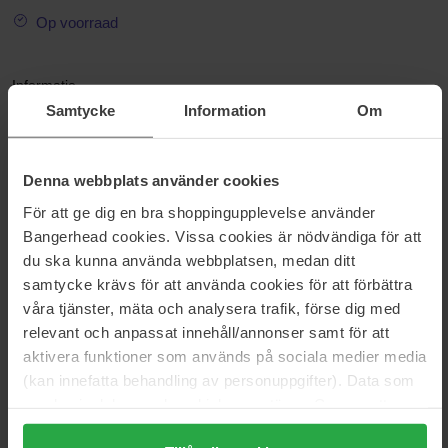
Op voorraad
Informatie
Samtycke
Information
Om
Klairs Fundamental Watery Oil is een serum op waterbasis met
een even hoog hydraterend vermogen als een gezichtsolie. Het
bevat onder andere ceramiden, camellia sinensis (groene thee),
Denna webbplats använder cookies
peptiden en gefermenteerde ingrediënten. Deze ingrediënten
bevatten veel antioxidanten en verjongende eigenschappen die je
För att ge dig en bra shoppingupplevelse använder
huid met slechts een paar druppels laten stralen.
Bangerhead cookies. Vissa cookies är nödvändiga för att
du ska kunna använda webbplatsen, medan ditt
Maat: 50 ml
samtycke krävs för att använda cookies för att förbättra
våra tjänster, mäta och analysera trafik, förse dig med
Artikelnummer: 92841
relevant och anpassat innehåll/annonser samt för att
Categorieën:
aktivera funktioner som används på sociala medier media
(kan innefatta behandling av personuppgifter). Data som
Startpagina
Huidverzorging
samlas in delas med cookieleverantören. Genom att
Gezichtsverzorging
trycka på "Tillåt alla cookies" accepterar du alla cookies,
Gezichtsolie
□ □ □
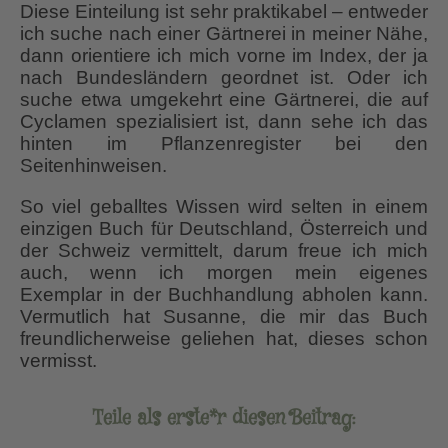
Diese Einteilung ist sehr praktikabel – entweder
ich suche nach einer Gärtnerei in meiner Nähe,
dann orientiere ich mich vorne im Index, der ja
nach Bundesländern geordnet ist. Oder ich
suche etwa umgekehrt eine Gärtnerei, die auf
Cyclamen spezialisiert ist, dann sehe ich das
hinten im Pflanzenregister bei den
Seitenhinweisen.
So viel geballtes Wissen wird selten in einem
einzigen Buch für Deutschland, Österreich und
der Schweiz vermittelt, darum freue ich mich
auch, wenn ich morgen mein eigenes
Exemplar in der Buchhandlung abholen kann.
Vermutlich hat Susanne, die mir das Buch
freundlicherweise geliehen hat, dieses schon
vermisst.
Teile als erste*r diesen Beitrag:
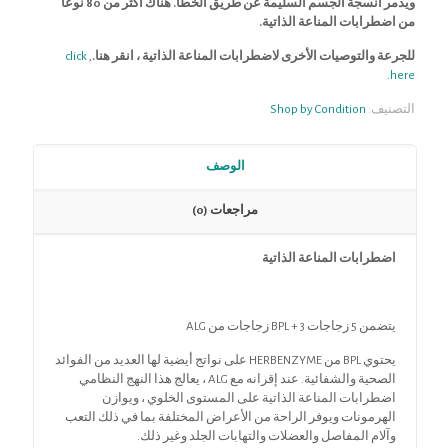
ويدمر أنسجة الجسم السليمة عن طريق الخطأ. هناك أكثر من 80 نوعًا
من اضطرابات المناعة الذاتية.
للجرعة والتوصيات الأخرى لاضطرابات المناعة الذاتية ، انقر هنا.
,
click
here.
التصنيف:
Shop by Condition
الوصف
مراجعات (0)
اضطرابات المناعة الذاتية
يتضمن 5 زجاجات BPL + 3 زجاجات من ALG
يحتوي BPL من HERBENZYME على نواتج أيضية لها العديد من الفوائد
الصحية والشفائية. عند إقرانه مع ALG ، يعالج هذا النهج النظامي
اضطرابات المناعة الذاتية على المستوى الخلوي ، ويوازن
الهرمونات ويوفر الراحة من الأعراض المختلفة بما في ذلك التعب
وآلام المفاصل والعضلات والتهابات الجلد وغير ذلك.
□ □ □
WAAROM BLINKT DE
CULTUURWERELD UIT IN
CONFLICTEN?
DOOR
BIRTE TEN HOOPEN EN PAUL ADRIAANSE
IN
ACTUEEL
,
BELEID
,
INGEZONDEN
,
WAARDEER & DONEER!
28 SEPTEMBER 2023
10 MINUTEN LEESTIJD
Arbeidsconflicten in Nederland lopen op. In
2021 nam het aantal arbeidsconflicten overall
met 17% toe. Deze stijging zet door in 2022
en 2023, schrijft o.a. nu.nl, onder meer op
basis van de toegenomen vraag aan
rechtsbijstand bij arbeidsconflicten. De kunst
□ □ □
_GOAL OF THE EXERCISE_.
What you return must be the lines above that run from the line with "Op voorraad" to the line with "Startpagina", inclusive, each copied exactly.

_EXERCISE RESULT_.
Op voorraad
Informatie
Samtycke
Information
Om
Klairs Fundamental Watery Oil is een serum op waterbasis met
een even hoog hydraterend vermogen als een gezichtsolie. Het
bevat onder andere ceramiden, camellia sinensis (groene thee),
Denna webbplats använder cookies
peptiden en gefermenteerde ingrediënten. Deze ingrediënten
bevatten veel antioxidanten en verjongende eigenschappen die je
För att ge dig en bra shoppingupplevelse använder
huid met slechts een paar druppels laten stralen.
Bangerhead cookies. Vissa cookies är nödvändiga för att
du ska kunna använda webbplatsen, medan ditt
Maat: 50 ml
samtycke krävs för att använda cookies för att förbättra
våra tjänster, mäta och analysera trafik, förse dig med
Artikelnummer: 92841
relevant och anpassat innehåll/annonser samt för att
Categorieën:
aktivera funktioner som används på sociala medier media
(kan innefatta behandling av personuppgifter). Data som
Startpagina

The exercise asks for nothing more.